Activities:
a – Transcribe the stretch of the GS1 specification from "CRC-32 checksums to" through "replay, batch processing)".
b – In the GS1 specification, which frame kind has the value 6?

Text under study:

※ ※ ※

Skip to main content

Overview

GS1 (GLYPH Stream v1) is a stream framing protocol for transporting a sequence of GLYPH payloads over streaming transports.
Spec ID: gs1-1.0.0
Status: Frozen (v1.0)
Date: 2025-06-20

What GS1 Provides

Stream Multiplexing

Multiple logical streams over one connection (SID-based routing)

Sequence Tracking

Monotonic sequence numbers per stream for ordering and gap detection

Integrity Checking

CRC-32 checksums to detect transmission corruption

State Verification

SHA-256 base hashes for safe patch application

Supported Transports

  • TCP sockets
  • WebSocket (text and binary frames)
  • Server-Sent Events (SSE)
  • Unix pipes
  • Files (log replay, batch processing)

Relationship to GLYPH

GS1 does not modify GLYPH syntax or canonicalization.
A GS1 frame contains:
  • A GS1 header (stream metadata)
  • A payload that is valid GLYPH text (UTF-8 bytes)
Canonicalization, schema validation, and patch semantics are properties of the payload, not GS1. Key principle: A GS1 implementation MUST NOT require changes to the GLYPH parser. The GS1 reader is a separate layer that outputs payloadBytes to the normal GLYPH decoder.

Terminology

TermDefinition
FrameOne message in the stream (header + payload)
SIDStream identifier (multiplex key)
SEQPer-SID sequence number (monotonic)
KINDSemantic category of the payload
BASEOptional state hash for patch safety
CRCOptional CRC-32 checksum for integrity

Frame Kinds

ValueNameMeaning
0docSnapshot or general GLYPH document/value
1patchGLYPH patch doc (@patch ... @end)
2rowSingle row value (streaming tabular data)
3uiUI event value (progress/log/artifact refs)
4ackAcknowledgement (usually no payload)
5errError event (payload describes error)
6pingKeepalive / liveness check
7pongPing response
Implementations MUST accept unknown kinds and surface them as unknown(<byte>).

GS1-T (Text Framing)

GS1-T is the text-based wire format, suitable for SSE, WebSocket text frames, logs, and debugging.

Frame Structure

@frame{key=value key=value ...}\n
<exactly len bytes of payload>\n

Header Grammar

The header line starts with @frame{ and ends with }\n. Inside {} is a space-separated or comma-separated list of key=value pairs. Required keys:
KeyTypeDescription
vuint8Protocol version (MUST be 1)
siduint64Stream identifier
sequint64Sequence number (per-SID, monotonic)
kindstring/uint8Frame kind (name or number)
lenuint32Payload length in bytes
Optional keys:
KeyTypeDescription
crcstringCRC-32 of payload: crc32:<8hex> or <8hex>
basestringState hash: sha256:<64hex>
finalboolEnd-of-stream marker for this SID
flagsuint8Bitmask (hex)

Payload Reading Rule (Critical)

※ ※ ※

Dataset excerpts

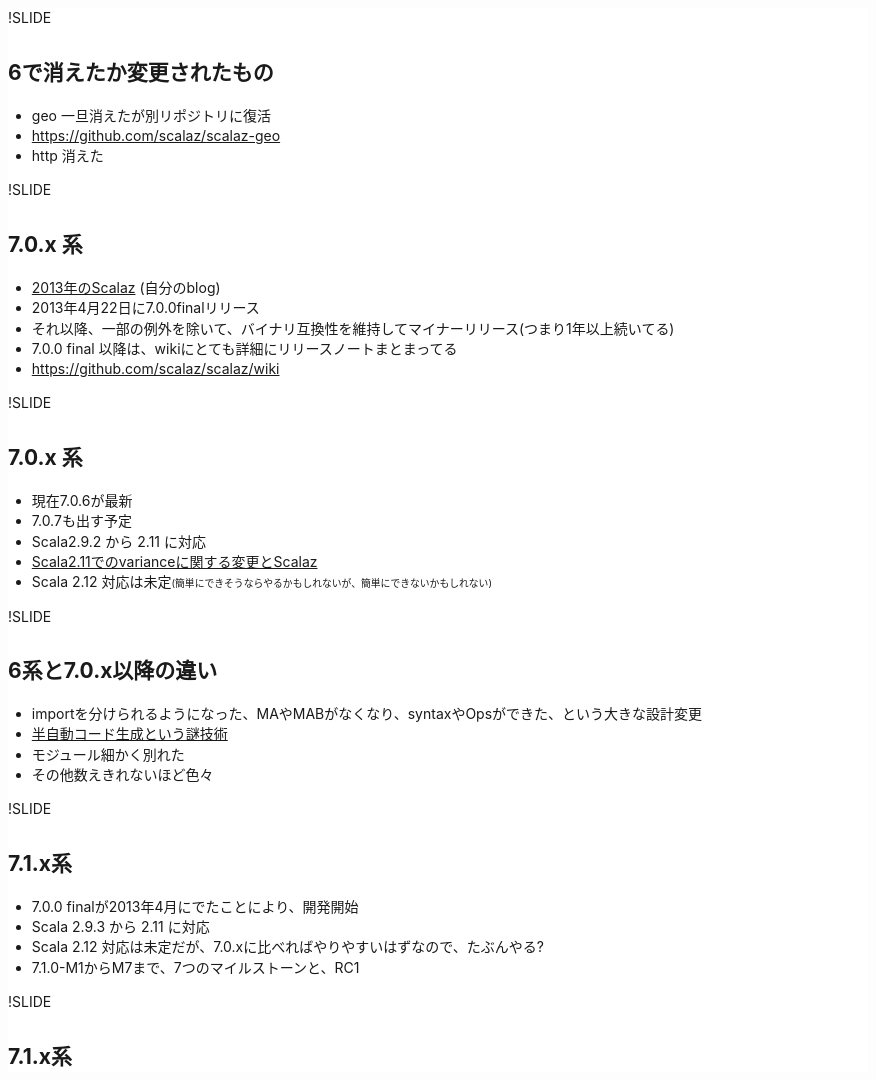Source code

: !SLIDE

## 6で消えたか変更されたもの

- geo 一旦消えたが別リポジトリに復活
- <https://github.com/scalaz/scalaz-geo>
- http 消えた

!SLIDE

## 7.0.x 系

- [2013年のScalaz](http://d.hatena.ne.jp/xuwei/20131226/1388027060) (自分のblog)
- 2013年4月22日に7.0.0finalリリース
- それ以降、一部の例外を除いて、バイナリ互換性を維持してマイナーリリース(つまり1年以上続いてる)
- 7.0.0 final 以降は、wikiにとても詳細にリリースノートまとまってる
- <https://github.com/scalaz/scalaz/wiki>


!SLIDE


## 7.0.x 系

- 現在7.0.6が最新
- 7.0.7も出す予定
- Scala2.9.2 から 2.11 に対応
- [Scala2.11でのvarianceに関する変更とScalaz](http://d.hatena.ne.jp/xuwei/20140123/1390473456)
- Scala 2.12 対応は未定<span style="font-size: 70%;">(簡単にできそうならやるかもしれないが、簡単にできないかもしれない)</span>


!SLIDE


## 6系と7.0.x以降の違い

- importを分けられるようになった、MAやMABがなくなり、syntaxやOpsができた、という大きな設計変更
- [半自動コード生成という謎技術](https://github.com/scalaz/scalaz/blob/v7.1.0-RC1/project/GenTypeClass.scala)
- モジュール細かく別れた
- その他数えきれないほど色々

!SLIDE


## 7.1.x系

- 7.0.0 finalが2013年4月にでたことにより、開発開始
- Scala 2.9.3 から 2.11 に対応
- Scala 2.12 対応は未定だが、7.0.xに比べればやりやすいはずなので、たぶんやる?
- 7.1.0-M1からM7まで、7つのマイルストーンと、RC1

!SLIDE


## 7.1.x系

※ ※ ※

Responses by item number:
a –
CRC-32 checksums to detect transmission corruption

State Verification

SHA-256 base hashes for safe patch application

Supported Transports

  • TCP sockets
  • WebSocket (text and binary frames)
  • Server-Sent Events (SSE)
  • Unix pipes
  • Files (log replay, batch processing)

b – The ping kind, used as a keepalive or liveness check.